The timeline is phased. Since 2 February 2025, systems posing an 'unacceptable risk' have been prohibited. Since 2 August 2025, General-Purpose AI (GPAI) models have been subject to their first set of obligations. The key milestone is 2 August 2026, when the entire regulation will become fully applicable, particularly with regard to high-risk AI.
How to interpret the risk of emotional inference according to the IA Act?
The AI Act (Art. 5) already prohibits these systems in education and the workplace, except for medical or safety reasons.
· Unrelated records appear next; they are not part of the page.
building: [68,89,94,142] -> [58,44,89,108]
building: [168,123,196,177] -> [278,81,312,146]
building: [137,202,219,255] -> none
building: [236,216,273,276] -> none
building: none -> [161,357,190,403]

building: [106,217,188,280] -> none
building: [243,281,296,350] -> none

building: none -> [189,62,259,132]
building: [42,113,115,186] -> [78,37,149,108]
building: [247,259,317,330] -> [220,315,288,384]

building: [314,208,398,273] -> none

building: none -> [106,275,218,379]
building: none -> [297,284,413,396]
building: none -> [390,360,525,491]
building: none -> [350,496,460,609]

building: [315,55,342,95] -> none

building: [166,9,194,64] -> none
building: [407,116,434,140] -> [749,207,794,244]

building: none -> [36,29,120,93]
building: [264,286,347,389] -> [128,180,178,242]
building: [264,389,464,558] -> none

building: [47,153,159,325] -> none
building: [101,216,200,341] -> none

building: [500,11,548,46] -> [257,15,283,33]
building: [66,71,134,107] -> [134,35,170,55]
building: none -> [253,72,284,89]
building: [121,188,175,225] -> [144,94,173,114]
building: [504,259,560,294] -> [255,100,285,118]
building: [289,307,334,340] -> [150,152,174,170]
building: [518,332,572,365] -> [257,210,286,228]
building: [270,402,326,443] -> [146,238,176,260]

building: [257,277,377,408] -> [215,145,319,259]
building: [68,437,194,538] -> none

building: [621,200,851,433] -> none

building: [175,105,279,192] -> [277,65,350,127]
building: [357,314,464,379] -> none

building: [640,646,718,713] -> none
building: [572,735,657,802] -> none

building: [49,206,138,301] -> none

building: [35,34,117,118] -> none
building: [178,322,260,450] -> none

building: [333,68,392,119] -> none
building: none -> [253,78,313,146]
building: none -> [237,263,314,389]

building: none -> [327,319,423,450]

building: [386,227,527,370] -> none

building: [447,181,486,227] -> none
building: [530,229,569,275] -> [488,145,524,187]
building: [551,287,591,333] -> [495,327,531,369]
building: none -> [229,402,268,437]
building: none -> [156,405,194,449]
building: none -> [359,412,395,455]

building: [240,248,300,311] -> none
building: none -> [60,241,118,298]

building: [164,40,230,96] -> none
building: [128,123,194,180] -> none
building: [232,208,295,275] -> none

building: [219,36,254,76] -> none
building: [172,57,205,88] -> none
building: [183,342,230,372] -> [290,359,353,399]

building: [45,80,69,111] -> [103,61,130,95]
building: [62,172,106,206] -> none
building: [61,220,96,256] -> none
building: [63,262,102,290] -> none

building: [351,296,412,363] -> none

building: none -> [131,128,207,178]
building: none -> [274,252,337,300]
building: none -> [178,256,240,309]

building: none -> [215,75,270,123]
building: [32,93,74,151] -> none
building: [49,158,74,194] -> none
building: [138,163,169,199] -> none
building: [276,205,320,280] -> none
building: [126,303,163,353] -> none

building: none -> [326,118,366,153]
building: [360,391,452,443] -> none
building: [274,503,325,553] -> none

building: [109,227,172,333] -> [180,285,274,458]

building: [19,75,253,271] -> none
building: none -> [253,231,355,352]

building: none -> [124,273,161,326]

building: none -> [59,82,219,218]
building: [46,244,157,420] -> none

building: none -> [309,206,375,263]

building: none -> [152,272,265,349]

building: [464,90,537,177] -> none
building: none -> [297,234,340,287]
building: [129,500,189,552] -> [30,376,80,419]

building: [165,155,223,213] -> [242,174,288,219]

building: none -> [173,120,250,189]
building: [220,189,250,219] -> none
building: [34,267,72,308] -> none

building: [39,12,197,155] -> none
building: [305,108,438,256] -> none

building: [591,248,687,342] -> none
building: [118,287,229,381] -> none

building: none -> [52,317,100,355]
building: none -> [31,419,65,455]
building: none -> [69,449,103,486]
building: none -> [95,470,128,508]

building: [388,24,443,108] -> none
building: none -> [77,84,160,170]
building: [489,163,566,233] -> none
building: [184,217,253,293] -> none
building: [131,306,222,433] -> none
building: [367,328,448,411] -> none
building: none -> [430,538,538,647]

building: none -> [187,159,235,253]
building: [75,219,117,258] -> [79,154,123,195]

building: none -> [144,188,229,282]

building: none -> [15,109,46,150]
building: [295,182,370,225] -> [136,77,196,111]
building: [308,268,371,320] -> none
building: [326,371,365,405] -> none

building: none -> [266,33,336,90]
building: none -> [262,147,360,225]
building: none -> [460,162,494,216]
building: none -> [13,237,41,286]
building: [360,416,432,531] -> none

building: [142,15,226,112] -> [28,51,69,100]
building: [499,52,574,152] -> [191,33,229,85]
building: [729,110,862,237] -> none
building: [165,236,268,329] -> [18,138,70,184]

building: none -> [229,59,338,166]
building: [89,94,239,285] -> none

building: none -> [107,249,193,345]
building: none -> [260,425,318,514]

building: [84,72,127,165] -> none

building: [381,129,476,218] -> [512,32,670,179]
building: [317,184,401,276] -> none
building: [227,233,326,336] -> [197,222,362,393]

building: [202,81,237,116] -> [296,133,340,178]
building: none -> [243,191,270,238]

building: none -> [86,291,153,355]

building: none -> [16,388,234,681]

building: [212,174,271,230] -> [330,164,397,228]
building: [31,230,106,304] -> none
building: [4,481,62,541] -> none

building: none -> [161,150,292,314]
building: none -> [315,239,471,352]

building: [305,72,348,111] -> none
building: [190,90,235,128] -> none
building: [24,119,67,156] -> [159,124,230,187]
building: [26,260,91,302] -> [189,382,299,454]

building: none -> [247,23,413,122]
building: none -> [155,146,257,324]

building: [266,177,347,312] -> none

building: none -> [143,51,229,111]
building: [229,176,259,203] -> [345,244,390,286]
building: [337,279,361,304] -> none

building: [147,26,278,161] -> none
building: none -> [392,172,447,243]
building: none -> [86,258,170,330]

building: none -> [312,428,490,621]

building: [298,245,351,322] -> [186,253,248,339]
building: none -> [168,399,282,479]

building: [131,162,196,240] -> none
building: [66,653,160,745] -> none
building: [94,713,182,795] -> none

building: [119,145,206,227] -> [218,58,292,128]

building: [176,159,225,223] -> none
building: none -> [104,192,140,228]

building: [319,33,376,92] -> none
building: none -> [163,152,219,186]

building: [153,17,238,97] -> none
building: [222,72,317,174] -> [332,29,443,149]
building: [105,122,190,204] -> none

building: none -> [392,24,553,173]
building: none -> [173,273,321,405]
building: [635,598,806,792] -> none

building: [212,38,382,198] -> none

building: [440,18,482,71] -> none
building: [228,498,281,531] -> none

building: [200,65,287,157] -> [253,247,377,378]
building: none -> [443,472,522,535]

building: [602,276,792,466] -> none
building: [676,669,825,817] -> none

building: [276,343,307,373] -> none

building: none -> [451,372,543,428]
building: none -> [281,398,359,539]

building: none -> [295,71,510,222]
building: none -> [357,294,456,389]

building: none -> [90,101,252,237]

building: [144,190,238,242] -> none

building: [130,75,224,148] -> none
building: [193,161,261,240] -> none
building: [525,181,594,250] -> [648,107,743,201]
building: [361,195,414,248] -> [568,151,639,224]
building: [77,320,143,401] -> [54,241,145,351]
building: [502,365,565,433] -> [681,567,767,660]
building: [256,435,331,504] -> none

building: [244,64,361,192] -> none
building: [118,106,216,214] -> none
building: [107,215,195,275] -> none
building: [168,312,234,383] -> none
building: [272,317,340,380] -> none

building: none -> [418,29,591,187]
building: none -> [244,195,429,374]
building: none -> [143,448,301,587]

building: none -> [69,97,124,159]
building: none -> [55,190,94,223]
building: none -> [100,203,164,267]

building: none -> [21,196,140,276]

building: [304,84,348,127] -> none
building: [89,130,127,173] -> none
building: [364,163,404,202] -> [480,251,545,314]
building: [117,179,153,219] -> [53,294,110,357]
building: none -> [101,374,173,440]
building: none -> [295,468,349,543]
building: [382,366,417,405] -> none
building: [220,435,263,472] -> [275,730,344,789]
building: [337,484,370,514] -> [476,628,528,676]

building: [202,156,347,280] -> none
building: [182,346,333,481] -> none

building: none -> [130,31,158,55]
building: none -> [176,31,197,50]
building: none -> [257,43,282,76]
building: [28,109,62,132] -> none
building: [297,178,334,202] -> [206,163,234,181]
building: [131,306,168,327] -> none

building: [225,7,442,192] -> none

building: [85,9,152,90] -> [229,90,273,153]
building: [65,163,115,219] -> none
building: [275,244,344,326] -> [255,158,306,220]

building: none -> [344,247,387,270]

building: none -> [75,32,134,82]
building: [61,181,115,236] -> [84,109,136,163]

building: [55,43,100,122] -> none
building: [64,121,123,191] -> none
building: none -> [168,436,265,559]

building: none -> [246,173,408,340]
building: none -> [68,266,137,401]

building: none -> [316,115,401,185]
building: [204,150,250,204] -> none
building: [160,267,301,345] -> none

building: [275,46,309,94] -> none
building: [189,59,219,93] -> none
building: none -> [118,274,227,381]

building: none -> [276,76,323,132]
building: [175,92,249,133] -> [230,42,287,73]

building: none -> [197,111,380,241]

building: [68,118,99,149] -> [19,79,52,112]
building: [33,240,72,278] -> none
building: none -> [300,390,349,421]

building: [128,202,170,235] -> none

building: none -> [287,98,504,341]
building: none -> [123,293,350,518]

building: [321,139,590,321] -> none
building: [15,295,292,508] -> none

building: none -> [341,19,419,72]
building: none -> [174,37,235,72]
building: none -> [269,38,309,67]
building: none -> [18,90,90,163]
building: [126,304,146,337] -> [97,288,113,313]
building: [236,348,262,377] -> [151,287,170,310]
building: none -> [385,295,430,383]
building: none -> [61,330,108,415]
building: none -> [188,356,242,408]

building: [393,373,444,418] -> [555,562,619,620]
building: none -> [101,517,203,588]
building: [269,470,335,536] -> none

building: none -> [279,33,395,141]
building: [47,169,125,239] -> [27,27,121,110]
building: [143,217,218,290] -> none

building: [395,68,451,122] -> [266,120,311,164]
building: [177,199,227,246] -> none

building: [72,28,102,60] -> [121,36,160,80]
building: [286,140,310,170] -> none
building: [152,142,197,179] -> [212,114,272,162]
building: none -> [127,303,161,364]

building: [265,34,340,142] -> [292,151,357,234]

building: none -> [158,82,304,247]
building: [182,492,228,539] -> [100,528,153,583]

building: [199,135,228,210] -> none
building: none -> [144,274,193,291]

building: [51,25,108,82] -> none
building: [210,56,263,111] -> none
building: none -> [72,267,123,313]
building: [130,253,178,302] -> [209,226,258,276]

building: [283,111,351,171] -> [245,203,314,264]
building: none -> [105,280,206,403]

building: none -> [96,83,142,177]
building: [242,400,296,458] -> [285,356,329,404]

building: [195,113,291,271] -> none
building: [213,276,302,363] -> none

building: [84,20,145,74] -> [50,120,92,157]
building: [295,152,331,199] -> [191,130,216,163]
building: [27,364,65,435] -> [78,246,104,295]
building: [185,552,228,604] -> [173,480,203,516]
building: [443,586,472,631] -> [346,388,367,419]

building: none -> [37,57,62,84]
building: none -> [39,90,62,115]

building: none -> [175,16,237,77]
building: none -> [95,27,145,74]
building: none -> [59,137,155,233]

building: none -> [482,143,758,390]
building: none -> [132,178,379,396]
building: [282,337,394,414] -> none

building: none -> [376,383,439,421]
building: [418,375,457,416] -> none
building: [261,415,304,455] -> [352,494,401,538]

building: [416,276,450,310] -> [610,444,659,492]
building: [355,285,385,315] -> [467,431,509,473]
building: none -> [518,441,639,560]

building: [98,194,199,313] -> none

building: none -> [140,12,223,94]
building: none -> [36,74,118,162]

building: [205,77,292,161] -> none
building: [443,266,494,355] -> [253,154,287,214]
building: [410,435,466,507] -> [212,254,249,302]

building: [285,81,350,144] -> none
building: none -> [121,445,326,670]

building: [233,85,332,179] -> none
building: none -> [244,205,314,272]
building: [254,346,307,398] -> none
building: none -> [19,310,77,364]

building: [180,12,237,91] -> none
Caution is advised for other sectors: the CNIL and the AI Office are currently defining the criteria for 'psychological harm' to prevent customer relationship tools from crossing into behavioural manipulation.
What is the role of the DPO in AI compliance?
The anticipated designation of the CNIL as the sole oversight authority for AI in France further emphasises the pivotal role of the DPO. As an accountability expert, the DPO ensures the stability and legal sustainability of AI projects by orchestrating global compliance.
Why is digital sovereignty a cybersecurity imperative?
Security is not only technical, but also legal. Extraterritorial laws, such as the Cloud Act, allow foreign authorities to demand access to data stored by providers under their jurisdiction, including on European servers. Sovereignty ensures that your information system remains under the exclusive control of European and French law, neutralising any risk of legalised economic espionage.